An integer representing the chromosome for which the genotype matrix is to be extracted. It is required.

bedfiles

A vector of filenames for the PLINK bed-file.

bimfiles

A vector of filenames for the PLINK bim-file.

famfiles

A vector of filenames for the PLINK fam-file.

ids

A vector of individual IDs for whom the genotype data needs to be extracted.

rsids

A vector of SNP identifiers for which the genotype data needs to be extracted.

rws

A vector of row numbers to be extracted from the genotype matrix.

cls

A vector of column numbers to be extracted from the genotype matrix.

impute

A logical or integer.
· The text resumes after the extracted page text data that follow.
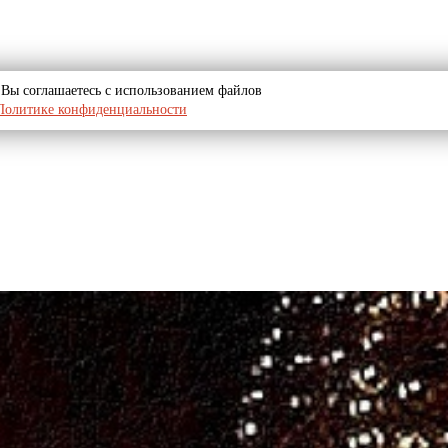
u, Вы соглашаетесь с использованием файлов
Политике конфиденциальности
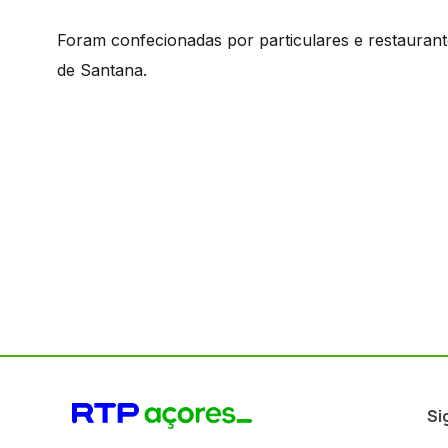
Foram confecionadas por particulares e restaurant
de Santana.
Si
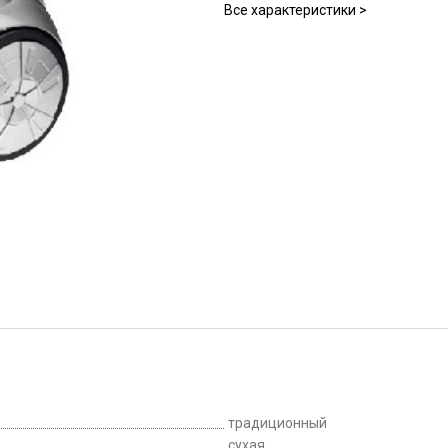
Все характеристики >
традиционный
сухая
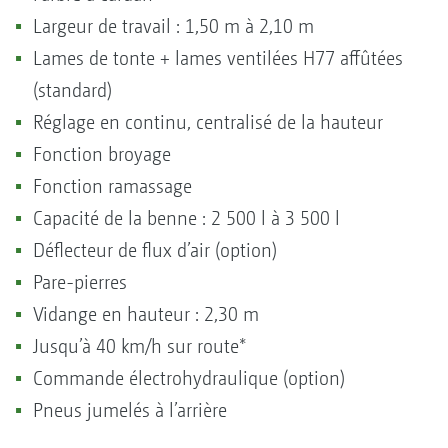
Largeur de travail : 1,50 m à 2,10 m
Lames de tonte + lames ventilées H77 affûtées
(standard)
Réglage en continu, centralisé de la hauteur
Fonction broyage
Fonction ramassage
Capacité de la benne : 2 500 l à 3 500 l
Déflecteur de flux d’air (option)
Pare-pierres
Vidange en hauteur : 2,30 m
Jusqu’à 40 km/h sur route*
Commande électrohydraulique (option)
Pneus jumelés à l’arrière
If TRUE, missing genotypes are replaced with their expected values (2 times the allele frequency). If set to an integer, missing values are replaced by that integer.

scale

A logical. If TRUE, the genotype markers are scaled to have a mean of zero and variance of one.

Value

A matrix with extracted genotypic data. Rows correspond to individuals, and columns correspond to SNPs. Row names are set to individual IDs, and column names are set to rsids.

Details

This function facilitates the extraction of specific genotype data from storage based on various criteria. The extracted genotype data can be optionally scaled or imputed. If rsids are provided that are not found in the `Glist`, a warning is raised.